■ Work to be completed
Every line containing the string "lines" is to be copied from the records.

■ Data provided
=-=-=
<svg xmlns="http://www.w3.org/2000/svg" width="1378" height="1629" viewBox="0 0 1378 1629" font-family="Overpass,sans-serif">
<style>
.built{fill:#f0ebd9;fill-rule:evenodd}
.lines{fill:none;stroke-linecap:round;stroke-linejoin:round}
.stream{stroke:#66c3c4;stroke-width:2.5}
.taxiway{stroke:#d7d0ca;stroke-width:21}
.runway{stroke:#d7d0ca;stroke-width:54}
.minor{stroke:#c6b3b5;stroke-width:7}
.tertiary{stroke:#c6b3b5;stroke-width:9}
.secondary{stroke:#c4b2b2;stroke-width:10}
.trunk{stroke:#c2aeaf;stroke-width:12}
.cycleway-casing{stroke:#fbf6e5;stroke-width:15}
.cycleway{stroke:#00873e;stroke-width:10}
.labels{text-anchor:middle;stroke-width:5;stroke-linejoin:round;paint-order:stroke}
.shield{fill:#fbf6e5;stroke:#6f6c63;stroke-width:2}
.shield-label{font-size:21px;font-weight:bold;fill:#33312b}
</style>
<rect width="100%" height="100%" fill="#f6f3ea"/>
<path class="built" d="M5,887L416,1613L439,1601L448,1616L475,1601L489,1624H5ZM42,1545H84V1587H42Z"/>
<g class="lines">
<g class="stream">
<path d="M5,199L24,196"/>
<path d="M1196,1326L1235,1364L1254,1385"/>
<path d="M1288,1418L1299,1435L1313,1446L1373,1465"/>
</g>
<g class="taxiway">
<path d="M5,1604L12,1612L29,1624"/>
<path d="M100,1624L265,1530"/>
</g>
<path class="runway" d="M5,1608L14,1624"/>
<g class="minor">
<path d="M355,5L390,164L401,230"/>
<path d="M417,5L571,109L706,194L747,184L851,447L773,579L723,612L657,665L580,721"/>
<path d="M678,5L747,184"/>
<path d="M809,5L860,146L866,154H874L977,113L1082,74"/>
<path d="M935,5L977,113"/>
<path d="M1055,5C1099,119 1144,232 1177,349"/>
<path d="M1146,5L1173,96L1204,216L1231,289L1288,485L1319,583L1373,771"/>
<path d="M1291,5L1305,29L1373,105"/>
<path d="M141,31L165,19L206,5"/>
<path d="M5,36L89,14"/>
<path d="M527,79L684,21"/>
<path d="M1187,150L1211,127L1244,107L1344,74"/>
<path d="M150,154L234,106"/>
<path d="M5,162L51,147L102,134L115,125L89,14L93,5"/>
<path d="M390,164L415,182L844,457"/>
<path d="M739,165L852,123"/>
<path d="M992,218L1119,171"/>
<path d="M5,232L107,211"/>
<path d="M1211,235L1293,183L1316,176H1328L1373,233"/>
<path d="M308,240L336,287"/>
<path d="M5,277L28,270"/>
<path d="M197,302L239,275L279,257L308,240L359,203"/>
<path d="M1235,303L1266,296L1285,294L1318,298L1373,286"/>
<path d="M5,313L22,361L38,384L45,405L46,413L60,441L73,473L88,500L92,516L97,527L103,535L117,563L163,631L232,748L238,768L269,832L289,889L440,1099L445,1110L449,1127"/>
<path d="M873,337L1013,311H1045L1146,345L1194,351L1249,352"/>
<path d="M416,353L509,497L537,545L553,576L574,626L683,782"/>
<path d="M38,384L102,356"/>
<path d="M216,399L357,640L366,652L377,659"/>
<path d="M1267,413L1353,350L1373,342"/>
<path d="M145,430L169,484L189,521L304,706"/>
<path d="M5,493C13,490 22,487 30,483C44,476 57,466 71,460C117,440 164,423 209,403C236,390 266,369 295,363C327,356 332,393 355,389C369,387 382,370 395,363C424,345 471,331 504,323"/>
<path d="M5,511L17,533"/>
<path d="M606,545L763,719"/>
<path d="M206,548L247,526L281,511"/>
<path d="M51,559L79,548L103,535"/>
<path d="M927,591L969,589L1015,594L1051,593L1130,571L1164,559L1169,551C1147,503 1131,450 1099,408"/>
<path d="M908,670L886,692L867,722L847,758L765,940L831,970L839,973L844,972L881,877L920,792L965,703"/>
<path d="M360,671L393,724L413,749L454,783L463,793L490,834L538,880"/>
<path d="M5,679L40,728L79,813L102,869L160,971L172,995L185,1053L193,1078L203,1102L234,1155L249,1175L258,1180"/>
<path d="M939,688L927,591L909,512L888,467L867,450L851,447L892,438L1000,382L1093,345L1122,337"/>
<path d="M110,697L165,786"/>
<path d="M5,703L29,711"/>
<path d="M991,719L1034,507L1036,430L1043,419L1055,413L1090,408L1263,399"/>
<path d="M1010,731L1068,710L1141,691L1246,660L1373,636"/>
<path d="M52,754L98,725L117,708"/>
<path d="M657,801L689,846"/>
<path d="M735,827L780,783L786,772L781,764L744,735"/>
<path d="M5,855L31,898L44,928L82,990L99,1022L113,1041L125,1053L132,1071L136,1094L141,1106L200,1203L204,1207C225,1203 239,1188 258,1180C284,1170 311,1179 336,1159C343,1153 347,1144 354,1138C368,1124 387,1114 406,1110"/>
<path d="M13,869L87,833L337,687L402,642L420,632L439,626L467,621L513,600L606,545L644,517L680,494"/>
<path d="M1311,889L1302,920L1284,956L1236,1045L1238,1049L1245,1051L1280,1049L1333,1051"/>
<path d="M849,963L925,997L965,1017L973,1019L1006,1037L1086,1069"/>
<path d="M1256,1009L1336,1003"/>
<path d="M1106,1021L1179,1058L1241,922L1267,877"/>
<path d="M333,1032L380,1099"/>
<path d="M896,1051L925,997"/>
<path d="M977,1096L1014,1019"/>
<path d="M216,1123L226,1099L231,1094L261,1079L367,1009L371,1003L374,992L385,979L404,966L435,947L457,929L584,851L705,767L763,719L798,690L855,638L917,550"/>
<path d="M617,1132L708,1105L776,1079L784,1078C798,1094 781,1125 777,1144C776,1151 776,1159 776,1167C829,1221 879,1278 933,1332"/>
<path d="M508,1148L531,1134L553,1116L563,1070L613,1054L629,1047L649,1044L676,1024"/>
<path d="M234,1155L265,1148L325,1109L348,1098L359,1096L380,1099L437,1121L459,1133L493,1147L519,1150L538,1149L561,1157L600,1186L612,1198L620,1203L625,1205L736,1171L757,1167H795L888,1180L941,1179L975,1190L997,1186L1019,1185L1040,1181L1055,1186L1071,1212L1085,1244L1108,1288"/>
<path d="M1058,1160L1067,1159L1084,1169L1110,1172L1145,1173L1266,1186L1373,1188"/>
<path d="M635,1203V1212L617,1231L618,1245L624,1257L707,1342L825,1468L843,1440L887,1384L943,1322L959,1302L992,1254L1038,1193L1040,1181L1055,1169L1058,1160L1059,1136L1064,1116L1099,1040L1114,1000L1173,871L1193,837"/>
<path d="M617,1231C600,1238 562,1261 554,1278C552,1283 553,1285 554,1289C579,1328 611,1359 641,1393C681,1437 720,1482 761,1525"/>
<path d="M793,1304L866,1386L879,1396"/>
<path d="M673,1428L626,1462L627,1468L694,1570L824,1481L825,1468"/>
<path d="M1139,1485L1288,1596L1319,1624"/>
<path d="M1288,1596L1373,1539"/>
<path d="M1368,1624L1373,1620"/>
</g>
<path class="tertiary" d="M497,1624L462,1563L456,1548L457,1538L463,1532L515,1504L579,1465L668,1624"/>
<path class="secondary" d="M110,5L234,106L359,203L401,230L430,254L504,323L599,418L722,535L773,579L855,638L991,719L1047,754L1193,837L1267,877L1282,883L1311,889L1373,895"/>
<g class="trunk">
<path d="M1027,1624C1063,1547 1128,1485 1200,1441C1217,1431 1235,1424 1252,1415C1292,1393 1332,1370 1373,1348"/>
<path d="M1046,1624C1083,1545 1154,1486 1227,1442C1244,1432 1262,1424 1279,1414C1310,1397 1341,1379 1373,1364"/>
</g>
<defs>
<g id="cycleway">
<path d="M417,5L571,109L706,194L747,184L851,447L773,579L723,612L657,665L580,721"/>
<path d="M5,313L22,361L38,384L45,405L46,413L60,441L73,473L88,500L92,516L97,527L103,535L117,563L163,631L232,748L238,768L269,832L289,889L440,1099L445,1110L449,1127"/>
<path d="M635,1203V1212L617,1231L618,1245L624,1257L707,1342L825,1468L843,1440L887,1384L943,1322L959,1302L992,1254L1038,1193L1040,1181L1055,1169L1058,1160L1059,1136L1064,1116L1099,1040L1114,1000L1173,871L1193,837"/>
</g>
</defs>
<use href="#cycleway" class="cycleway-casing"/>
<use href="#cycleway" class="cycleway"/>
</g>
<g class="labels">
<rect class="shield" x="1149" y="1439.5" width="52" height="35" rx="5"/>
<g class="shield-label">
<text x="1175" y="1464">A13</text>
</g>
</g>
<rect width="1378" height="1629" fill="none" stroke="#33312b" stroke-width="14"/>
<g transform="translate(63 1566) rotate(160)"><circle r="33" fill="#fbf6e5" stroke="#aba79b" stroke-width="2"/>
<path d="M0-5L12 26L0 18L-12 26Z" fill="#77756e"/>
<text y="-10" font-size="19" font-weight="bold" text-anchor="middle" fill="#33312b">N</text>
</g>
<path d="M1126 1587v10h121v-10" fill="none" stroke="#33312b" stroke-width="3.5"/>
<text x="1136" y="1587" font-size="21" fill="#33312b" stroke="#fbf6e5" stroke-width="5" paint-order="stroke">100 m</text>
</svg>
=-=-=
■ Reply
.lines{fill:none;stroke-linecap:round;stroke-linejoin:round}
<g class="lines">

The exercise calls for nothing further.